YOUR TASK: Set each line of the material below down word for word, from the first through the line that holds "And the confirmation", but not the pictures.

***

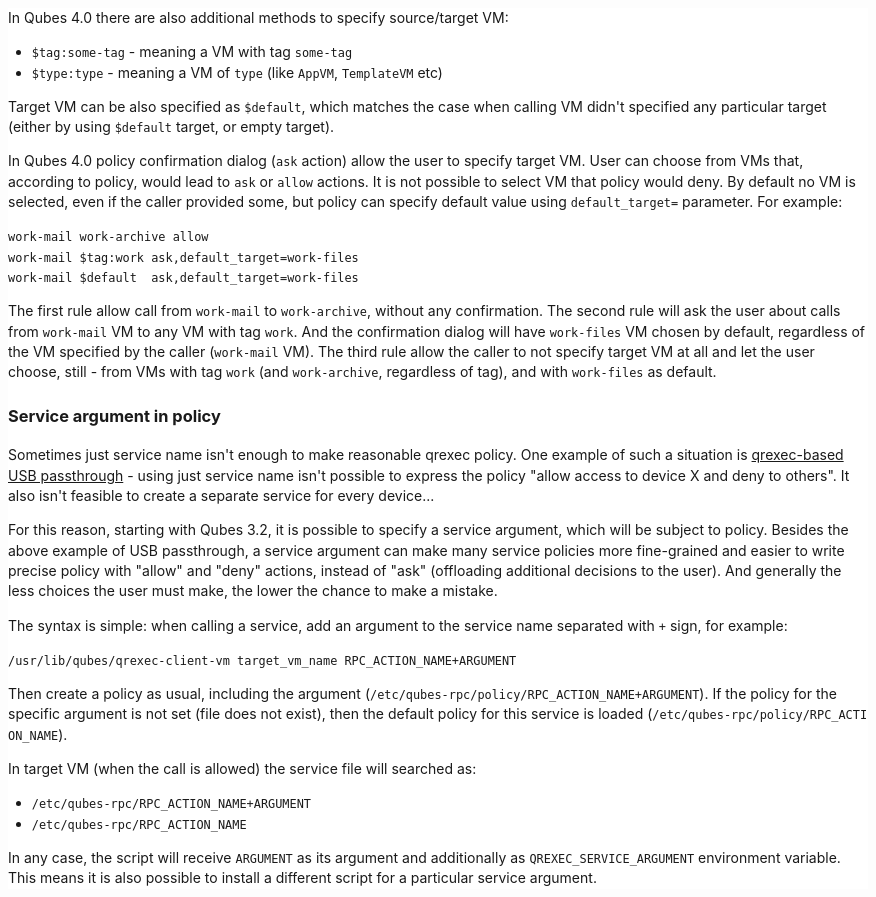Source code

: In Qubes 4.0 there are also additional methods to specify source/target VM:

 * `$tag:some-tag` - meaning a VM with tag `some-tag`
 * `$type:type` - meaning a VM of `type` (like `AppVM`, `TemplateVM` etc)

Target VM can be also specified as `$default`, which matches the case when calling VM didn't specified any particular target (either by using `$default` target, or empty target).

In Qubes 4.0 policy confirmation dialog (`ask` action) allow the user to specify target VM.
User can choose from VMs that, according to policy, would lead to `ask` or `allow` actions.
It is not possible to select VM that policy would deny.
By default no VM is selected, even if the caller provided some, but policy can specify default value using `default_target=` parameter.
For example:

    work-mail work-archive allow
    work-mail $tag:work ask,default_target=work-files
    work-mail $default  ask,default_target=work-files

The first rule allow call from `work-mail` to `work-archive`, without any confirmation.
The second rule will ask the user about calls from `work-mail` VM to any VM with tag `work`.
And the confirmation dialog will have `work-files` VM chosen by default, regardless of the VM specified by the caller (`work-mail` VM).
The third rule allow the caller to not specify target VM at all and let the user choose, still - from VMs with tag `work` (and `work-archive`, regardless of tag), and with `work-files` as default.

### Service argument in policy

Sometimes just service name isn't enough to make reasonable qrexec policy.
One example of such a situation is [qrexec-based USB passthrough](https://github.com/qubesos/qubes-issues/issues/531) - using just service name isn't possible to express the policy "allow access to device X and deny to others".
It also isn't feasible to create a separate service for every device...

For this reason, starting with Qubes 3.2, it is possible to specify a service argument, which will be subject to policy.
Besides the above example of USB passthrough, a service argument can make many service policies more fine-grained and easier to write precise policy with "allow" and "deny" actions, instead of "ask" (offloading additional decisions to the user).
And generally the less choices the user must make, the lower the chance to make a mistake.

The syntax is simple: when calling a service, add an argument to the service name separated with `+` sign, for example:

    /usr/lib/qubes/qrexec-client-vm target_vm_name RPC_ACTION_NAME+ARGUMENT

Then create a policy as usual, including the argument (`/etc/qubes-rpc/policy/RPC_ACTION_NAME+ARGUMENT`).
If the policy for the specific argument is not set (file does not exist), then the default policy for this service is loaded (`/etc/qubes-rpc/policy/RPC_ACTION_NAME`).

In target VM (when the call is allowed) the service file will searched as:

 - `/etc/qubes-rpc/RPC_ACTION_NAME+ARGUMENT`
 - `/etc/qubes-rpc/RPC_ACTION_NAME`

In any case, the script will receive `ARGUMENT` as its argument and additionally as `QREXEC_SERVICE_ARGUMENT` environment variable.
This means it is also possible to install a different script for a particular service argument.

***

RESULT FOR THIS EXERCISE:
Source code

: In Qubes 4.0 there are also additional methods to specify source/target VM:

 * `$tag:some-tag` - meaning a VM with tag `some-tag`
 * `$type:type` - meaning a VM of `type` (like `AppVM`, `TemplateVM` etc)

Target VM can be also specified as `$default`, which matches the case when calling VM didn't specified any particular target (either by using `$default` target, or empty target).

In Qubes 4.0 policy confirmation dialog (`ask` action) allow the user to specify target VM.
User can choose from VMs that, according to policy, would lead to `ask` or `allow` actions.
It is not possible to select VM that policy would deny.
By default no VM is selected, even if the caller provided some, but policy can specify default value using `default_target=` parameter.
For example:

    work-mail work-archive allow
    work-mail $tag:work ask,default_target=work-files
    work-mail $default  ask,default_target=work-files

The first rule allow call from `work-mail` to `work-archive`, without any confirmation.
The second rule will ask the user about calls from `work-mail` VM to any VM with tag `work`.
And the confirmation dialog will have `work-files` VM chosen by default, regardless of the VM specified by the caller (`work-mail` VM).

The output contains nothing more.